== Passage to read ==

What a soul-crushing job that would be.


It was actually only number six on our top ten soul crushing jobs list. Number one will surprise you! Click here!


Owch. That was painfully good.


Looks boring, won't click

Fun fact:

https://medium.com/i-data/29-reasons-youre-reading-this-arti... "29 reasons you’re reading this article or why odd-length BuzzFeed listicles perform better than even ones"


> Looking at ten thousand published BuzzFeed listicles over a period of three months I found a statistically significant difference in the performance of odd-length listicles compared to even ones.

They published at least 10,000 listicles in 3 months! now, that is what I call a soul-crushing job (writing those articles)


Seems like a similar thing to what goes behind pricing something as 1.99 instead of 2.00


- You wont believe how much money they make

- Engineers are shocked with these results

- Here is the top 10 headlines they found. #6 will make you cringe

- The CEO wrote the sweetest message to them

Perhaps they should simply ban buzzfeed or use all of their headlines as examples.

===
== Provided records ==

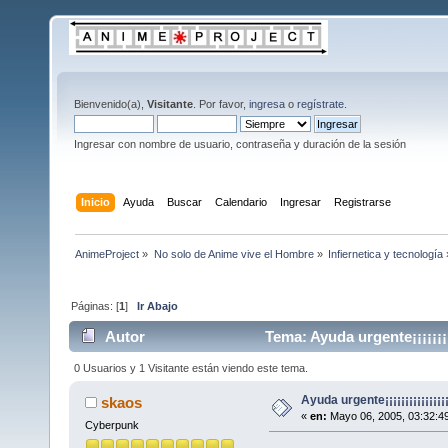
Bienvenido(a),
Visitante
. Por favor,
ingresa
o
regístrate
.
Ingresar con nombre de usuario, contraseña y duración de la sesión
Inicio
Ayuda
Buscar
Calendario
Ingresar
Registrarse
AnimeProject
»
No solo de Anime vive el Hombre
»
Infiernetica y tecnología
Páginas: [
1
]
Ir Abajo
Autor
Tema: Ayuda urgente¡¡¡¡¡¡¡¡¡
0 Usuarios y 1 Visitante están viendo este tema.
Ayuda urgente¡¡¡¡¡¡¡¡¡¡¡¡¡¡¡¡¡
skaos
«
en:
Mayo 06, 2005, 03:32:4
Cyberpunk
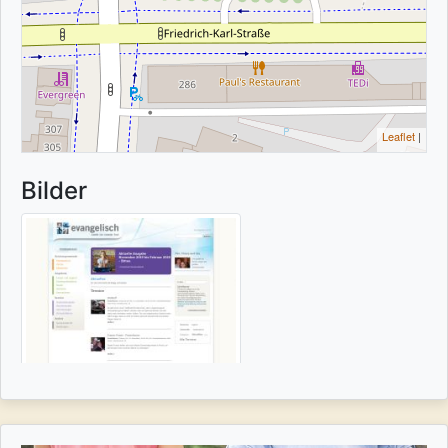
Leaflet
|
Bilder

===

**Required work**: In the forum thread, how many BuzzFeed listicles did the quoted study look at, and over what period?

**Written solution**: Ten thousand published BuzzFeed listicles over a period of three months.